The tee network seems almost magical as it has the ability to transform between almost any two complex impedances using only reactive elements. Remember that reactive elements are capacitors and inductors, and have essentially zero resistance. The absence of resistance in the elements comprising the network is critical as it eliminates power dissipation and associated heating. Even though ideally there is zero resistance in the components, the reality is we live in an imperfect world. Thus, some small quantities of resistance are unavoidable. The presence of these miniscule resistances is one of the reasons power is normally measured through the use of current meters at the antenna. In directional antennas, this is accounted for by a fudge factor in the mathematics.
In addition to transforming two impedances, the tee network also creates controlled phase shifts. The sign and magnitude of any shift in phase across the network is a function of the arrangement and value of components in the various legs. For instance, networks where the shunt leg is capacitive tend to induce a negative, or lagging, phase shift. Conversely, networks in which the shunt is inductive, or has a positive reactance value, tend to result in a leading phase shift.

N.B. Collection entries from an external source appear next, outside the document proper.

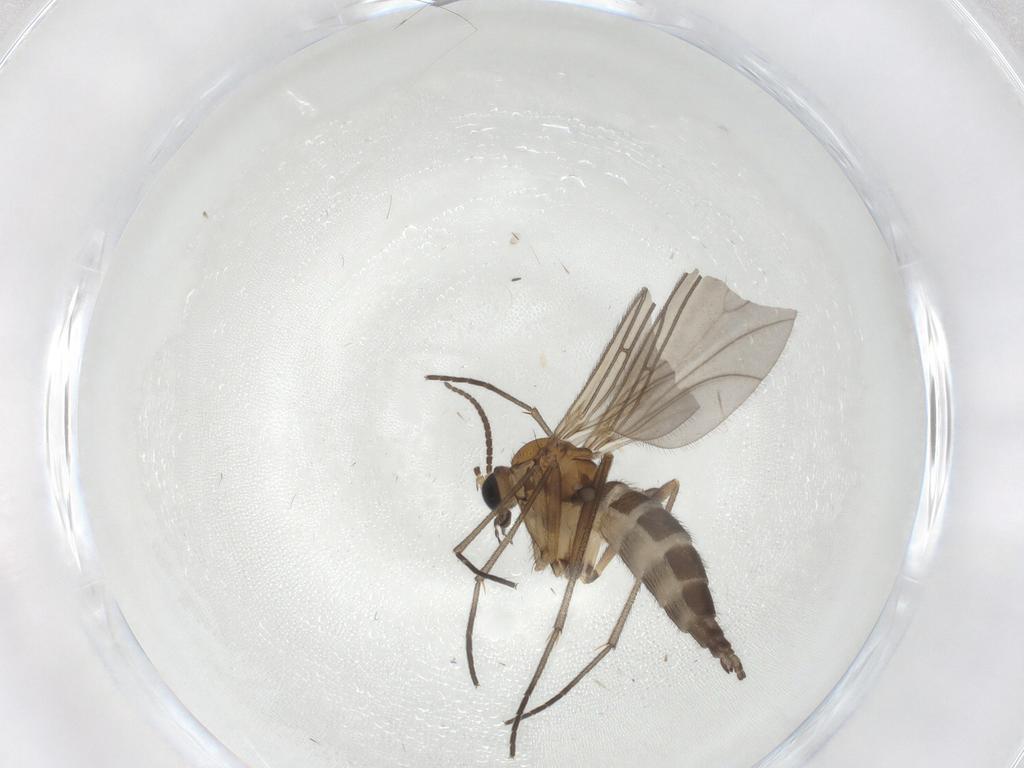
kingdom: Animalia
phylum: Arthropoda
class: Insecta
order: Diptera
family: Sciaridae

Use of particular phase shifts, in combination with power division is how directional patterns are created. Although the phase shift across the matching network for a non-directional antenna is irrelevant with regard to the radiation characteristics, it cannot be totally ignored. In cases where the antenna impedance varies wildly from the transmission line impedance, changes briskly from one sideband to the other, or other out of the ordinary cases, judicious selection of the phase shift can improve bandwidth.
Attention to details
In addition to bandwidth considerations, care should be paid to the current in the shunt leg of the network. Changing the network phase shift will affect the current in the shunt leg for a given set of impedances. For a non-directional station, networks with a phase shift of 90 degrees are fairly common. The reasoning here is the mathematics work out quite nicely. Sometimes, however, the impedances may vary enough on the sidebands that a phase shift in this range results in a shunt leg current high enough to warrant larger components. Swinging the phase shift closer to zero degrees can result in a lower shunt leg current translating into greater savings in the component price.